Banjarmasin (ANTARA) - Dinas Kehutanan Provinsi Kalimantan Selatan (Dishut Kalsel) melakukan kunjungan studi tiru pengelolaan dan pelestarian hutan secara berkelanjutan ke dua destinasi wisata alam di Kabupaten Bandung Barat, Jawa Barat.

Kepala Dishut Kalsel Fathimatuzzahra dikonfirmasi di Banjarmasin, Kamis, mengatakan kunjungan didampingi pejabat eselon, Kepala Tahura Sultan Adam, serta Kepala Kesatuan Pengelolaan Hutan (KPH) lingkup Dishut Kalsel.

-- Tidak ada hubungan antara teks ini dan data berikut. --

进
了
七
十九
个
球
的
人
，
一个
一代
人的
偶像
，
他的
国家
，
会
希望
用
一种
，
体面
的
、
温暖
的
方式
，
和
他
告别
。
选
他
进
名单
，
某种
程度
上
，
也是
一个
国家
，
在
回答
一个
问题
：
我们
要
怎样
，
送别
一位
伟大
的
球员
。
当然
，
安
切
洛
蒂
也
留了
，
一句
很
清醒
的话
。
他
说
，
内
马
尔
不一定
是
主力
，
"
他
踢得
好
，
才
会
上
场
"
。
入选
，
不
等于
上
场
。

Baca juga: Dishut Kalsel bagikan ribuan bibit pohon dukung penghijauan

“Kami mempelajari sistem pengelolaan kawasan wisata alam yang sukses dalam mengembangkan potensi hutan menjadi destinasi wisata unggulan,” ujarnya.

Rombongan Dishut Kalsel mengunjungi lokasi pertama di Orchid Forest Cikole, Kecamatan Lembang, Bandung Barat, kawasan wisata hutan pinus yang dikenal dengan konsep ekowisata modern.

Menurut Fathimatuzzahra, tata kelola lanskap hingga sarana prasarana di Orchid Forest Cikole akan dijadikan referensi untuk pengembangan kawasan Tahura Sultan Adam, KPH, dan hutan pinus di Banjarbaru, Kalimantan Selatan.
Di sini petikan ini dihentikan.